Aboubakar parti havasını drama çevirdi. Ne gereksiz bir hareketti! Harika gol atmış, dinamik ve rakibi tedirgin ederek oynarken bir an gözü kararıp rakibe vurması affedilmez bir hataydı. Uyarılmalı!
Bunun yanı sıra muazzam bir gol attı. Bu oyunun baş kahramanı olacak kadar güzel bir gol.
Maç öncesi basın toplantısında Adriano “Hocam bana anlayışla yaklaştı ve bize saha içinde özgürlük verdi” demişti. Beşiktaş’ın oynadığı, herkesin beğendiği, rakiplerini çoğu zaman çaresiz bıraktığı bu oyunun şifresi Adirano’nun o sözlerindeki “özgürlük” kelimesinde saklı.

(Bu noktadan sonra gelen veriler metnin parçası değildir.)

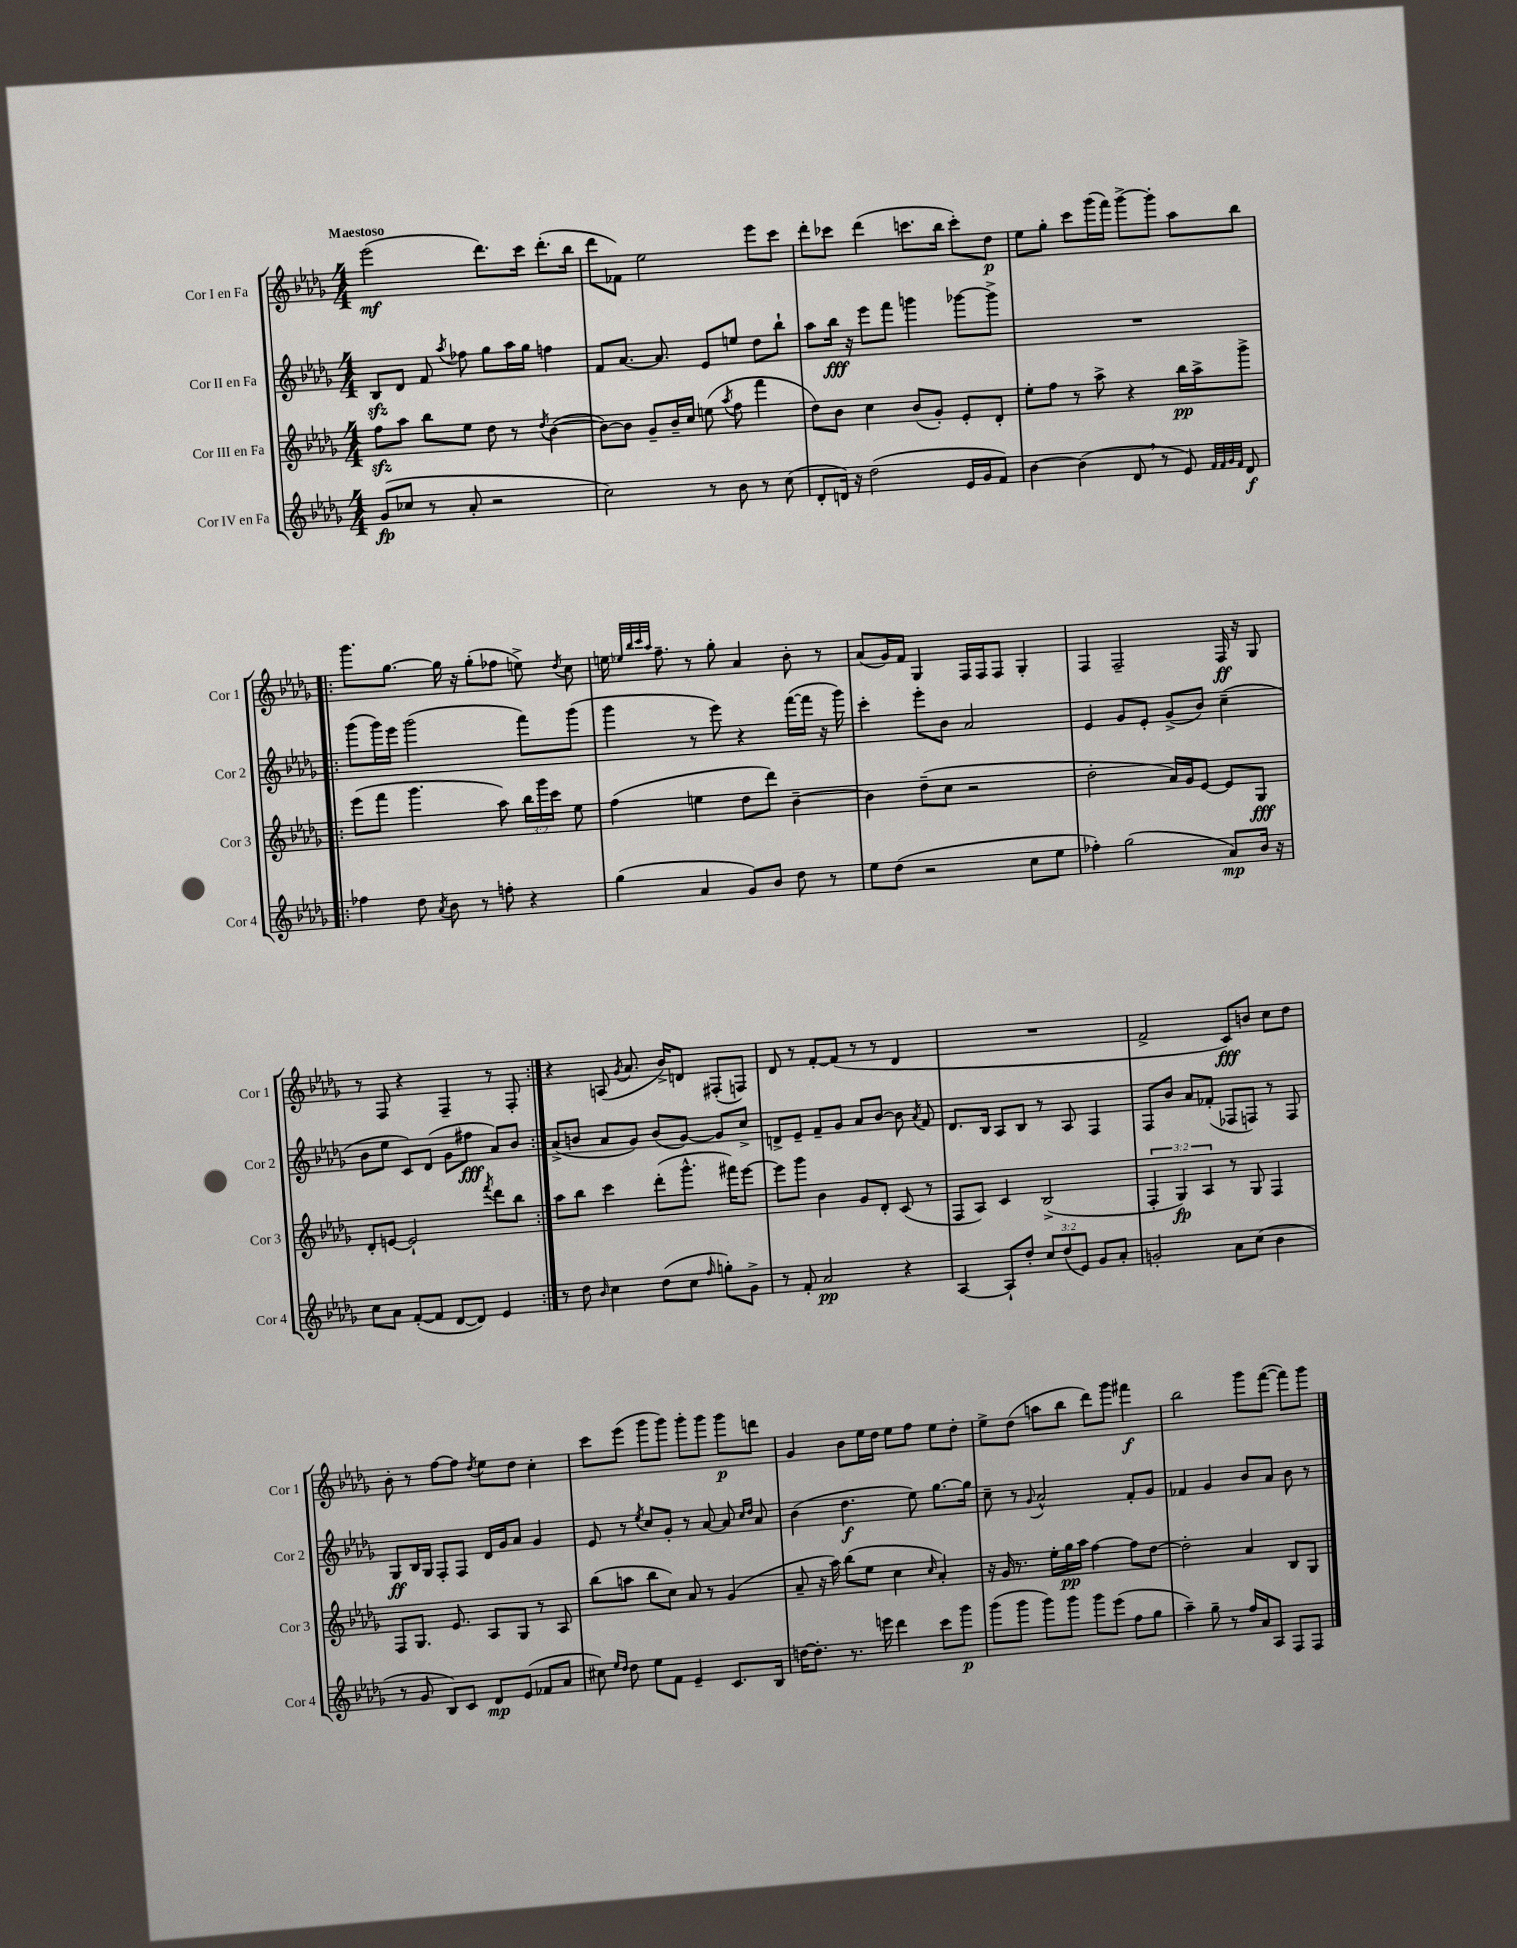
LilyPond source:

<<
\new StaffGroup <<
\new Staff = "s0" \with { instrumentName = "Cor I en Fa" shortInstrumentName = "Cor 1" } {
    \clef treble \key des \major \numericTimeSignature \time 4/4 \tempo "Maestoso"
    \autoBeamOff ees'''2\mf( des'''8.[) c'''16] des'''8.[-.( bes''16] |
    des'''8[ fes'8]) ees''2 ees'''8[ c'''8] |
    des'''8[-. ces'''8] des'''4( c'''8.[ bes''16] c'''8[-.) des''8]\p |
    ees''8[ ges''8]-. c'''8[ ges'''16( f'''16]) ges'''8[~-> ges'''8]-. aes''8[ bes''8] |
    \repeat volta 2 { ges'''8.[ ges''8.]~ ges''16 r16 ges''8[-.( fes''8] e''8->) \acciaccatura { des''8 } c''8 |
    e''16 \grace { ees''32[ bes''32 c'''32 aes''32] } f''8.-- r8 ges''8-. aes'4 bes'8-. r8 |
    aes'8[( ges'16) f'16] ges4 f16[ f16 f8] ges4-. |
    f4 f2-- f16\ff r16 ges8 |
    r8 f8 r4 f4-- r8 f8-. | }
    r4 a8( \acciaccatura { ges'8 } aes'8. bes'16[->) d'8] fis8[-.( f8]) |
    des'8 r8 f'8[~-. f'8]( r8 r8 des'4 |
    R1 |
    f'2-> c'8[\fff) b'8] c''8[ des''8] |
    bes'8-. r8 f''8[~ f''8] \acciaccatura { des''8 } ees''8[ des''8] c''4-. |
    c'''8[ ees'''8]( ges'''8[ ges'''8]) ges'''8[-. ges'''8] ges'''8[\p d'''8] |
    ges'4 bes'8[ ees''16 des''16] ees''8[ f''8] ees''8[ des''8]-. |
    ees''8[-> des''8]( a''8[ bes''8] des'''8[) ges'''8] fis'''4\f |
    bes''2 ges'''8[ f'''8]~( f'''8[) ges'''8] \bar "|." |
}
\new Staff = "s1" \with { instrumentName = "Cor II en Fa" shortInstrumentName = "Cor 2" } {
    \clef treble \key des \major \numericTimeSignature \time 4/4
    \autoBeamOff bes8[\sfz des'8] f'8 \acciaccatura { aes''8 } fes''8 ges''8[ aes''16 ges''16] f''4 |
    f'8[ aes'8.]~ aes'8. ees'8[ e''8] des''8[ bes''8]-! |
    aes''8[ bes''16]\fff r16 ees'''8[ f'''8] g'''4 ges'''8[~ ges'''8]-> |
    R1 |
    \repeat volta 2 { ges'''8[( ges'''16) ees'''16] ges'''2( f'''8[) ges'''8]( |
    ges'''4 r8 ees'''8) r4 f'''16[~( f'''16] r16 ges'''16) |
    c'''4-. ees'''8[-. bes'8] aes'2 |
    ees'4 ges'8[ ees'8]-. ges'8[->( bes'8]) c''4--( |
    bes'8[ ees''8] c'8[) des'8]( ges'8[ fis''8]\fff aes'8[) bes'8] | }
    aes'8[->( b'8] aes'8[ ges'8]) b'8[( ges'8]~) ges'8[ c''8]-> |
    d'8[-> ees'8]-- f'8[-- ges'8] aes'8[ bes'8]~ bes'8 \acciaccatura { aes'8 } f'8 |
    des'8.[ bes16] aes8[ bes8] r8 aes8 f4 |
    f8[ bes'8] aes'8[ fes'8]-.( fes8[ f8]) r8 f8 |
    ges8[\ff bes16 ges16] f8[-. f8] des'16[ ges'16 aes'8] ges'4 |
    ees'8 r8 \acciaccatura { ees''8 } c''8[ ges'8]-. r8 aes'8~ aes'8 \grace { c''16[ des''16] } aes'8 |
    bes'4( des''4.\f ees''8) ges''8.[~ ges''16] |
    c''8-- r8 \appoggiatura { ges'8 } aes'2-^ f'8[-. ges'8] |
    fes'4 ges'4 bes'8[ aes'8] bes'8 r8 \bar "|." |
}
\new Staff = "s2" \with { instrumentName = "Cor III en Fa" shortInstrumentName = "Cor 3" } {
    \clef treble \key des \major \numericTimeSignature \time 4/4 \override Staff.TupletNumber.text = #tuplet-number::calc-fraction-text
    \autoBeamOff f''8[\sfz aes''8] bes''8[ ees''8] des''8 r8 \acciaccatura { des''8 } bes'4~( |
    bes'8[~) bes'8] ges'8[-- bes'16-- c''16] e''8( \acciaccatura { aes''8 } f''8 f'''4 |
    des''8[) bes'8] c''4 bes'8[( ges'8]-.) ees'8[-. des'8]-. |
    ees''8[-. f''8] r8 aes''8-> r4 bes''16[\pp aes''16-> ges'''8]-> |
    \repeat volta 2 { ees'''8[( f'''8] ges'''4. aes''8) \tuplet 3/2 { bes''16[ ges'''16 c'''16] } ees''8 |
    f''4( e''4 des''8[ des'''8]) bes'4~-- |
    bes'4 des''8[--( c''8] r2 |
    des''2-. aes'16[) ges'16 ees'8]~ ees'8[ ges8]\fff |
    des'8[-. e'8]~ e'2-! \acciaccatura { f'''8 } des'''8[ bes''8] | }
    aes''8[ bes''8] c'''4 des'''8[-.( ges'''8.]-^ fis'''16[) ees'''8]~ |
    ees'''8[ ges'''8] bes'4 ges'8[ des'8]-. c'8( r8 |
    f8[ aes8]) c'4 bes2->( |
    \tuplet 3/2 { f4-. ges4\fp) aes4 } r8 ges8 f4 |
    f8[ ges8.] ees'8. aes8[ ges8] r8 aes8 |
    bes''8[( a''8] bes''8[ c''8]) aes'8 r8 ges'4( |
    aes'8-- r16 aes''16) bes''8[( ees''8] c''4 \grace { c''16 } aes'4-.) |
    r16 ges'16 r8. ees''16[-. ges''16\pp aes''16] f''4~ f''8[ des''8]~ |
    des''2-. aes'4 bes8[ ges8] \bar "|." |
}
\new Staff = "s3" \with { instrumentName = "Cor IV en Fa" shortInstrumentName = "Cor 4" } {
    \clef treble \key des \major \numericTimeSignature \time 4/4 \override Staff.TupletNumber.text = #tuplet-number::calc-fraction-text
    \autoBeamOff ges'8[\fp( ces''8] r8 aes'8-. r2 |
    c''2) r8 bes'8 r8 c''8( |
    des'8[-. d'16]) r16 des''2( ees'16[ ges'16 f'8]) |
    bes'4~ bes'4( des'8 \breathe r8 ees'8) \grace { f'32[ f'32 ges'32 f'32] } des'8\f |
    \repeat volta 2 { fes''4 des''8 \acciaccatura { aes'8 } bes'8 r8 f''8-. r4 |
    ges''4( aes'4 ges'8[) bes'8] des''8 r8 |
    ees''8[ des''8]( r2 c''8[ ees''8] |
    fes''4-.) ges''2( aes'8[\mp) bes'16] r16 |
    c''8[ aes'8] f'8[~-.( f'8] des'8[~ des'8]) ees'4 | }
    r8 des''8 \grace { bes'16 } c''4 des''8[( c''8] \grace { f''16 } g''8[-.) ges'8]-> |
    r8 f'8-. aes'2\pp r4 |
    aes4~ aes8[-! des''8]-. \tuplet 3/2 { c''8[ des''8( ees'8]) } ges'8[ aes'8]-. |
    g'2-. aes'8[ c''8]( bes'4 |
    r8 ges'8 bes8[) c'8] des'8[\mp ees'8]( fes'8[ aes'8] |
    cis''8) \grace { ees''16[ des''16] } des''8 ees''8[ f'8] ees'4-- c'8.[ bes16] |
    d''16[~ d''8.]-. r8. e'''16 des'''4 c'''8[ ges'''8]\p |
    ges'''8[( ges'''8] ges'''8[) ges'''8] ges'''8[ ees'''8]( f''8[ ges''8] |
    aes''4--) ges''8-- r8 f''16[ aes'16 aes8] f8[ f8] \bar "|." |
}
>>
>>
\layout { \context { \Score \remove "Bar_number_engraver" } }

Beşiktaşlı futbolcular mevkiilerini çakılı kalmayıp hocalarının verdiği özgürlük ile akıcı bir oyun ortaya koyuyor. Skoru 2-0 yapana kadar bu akıcı oyun ile Olympiacos’u mağlup duruma düşürmenin ötesinde kupanın sonuna kadar gidebileceğinin umudunu verdi. Bu yolun sonu final olabilir.
Elbette bunu Vincent Aboubakar’ın kırmızı kartındaki gibi
özgürlüğün sınırını aşmadığı sürece başarabilir.
İkinci devrenin ilk on beş dakikasında baskı yediği anlarda Cenk
Tosun oyuna girse rakip kaleye gitmek daha kolay olabilirdi. Bu
sayede Olympiacos geriye koşmak zorunda kalırdı.
Şenol Hoca hakkını Oğuzhan yerine Necip’i alarak orta saha merkezini güçlendirmekten yana kullandı.
Topun arkasında kalıp savunma yaparak rakibi etkisizleştirdi. Gerilimli bir on beş dakikaydı. Fakat Babel klas vuruşuyla Aboubakar’ın yarattığı havayı dağıttı. Cenk de maçın başındaki parti havasını geri getirdi.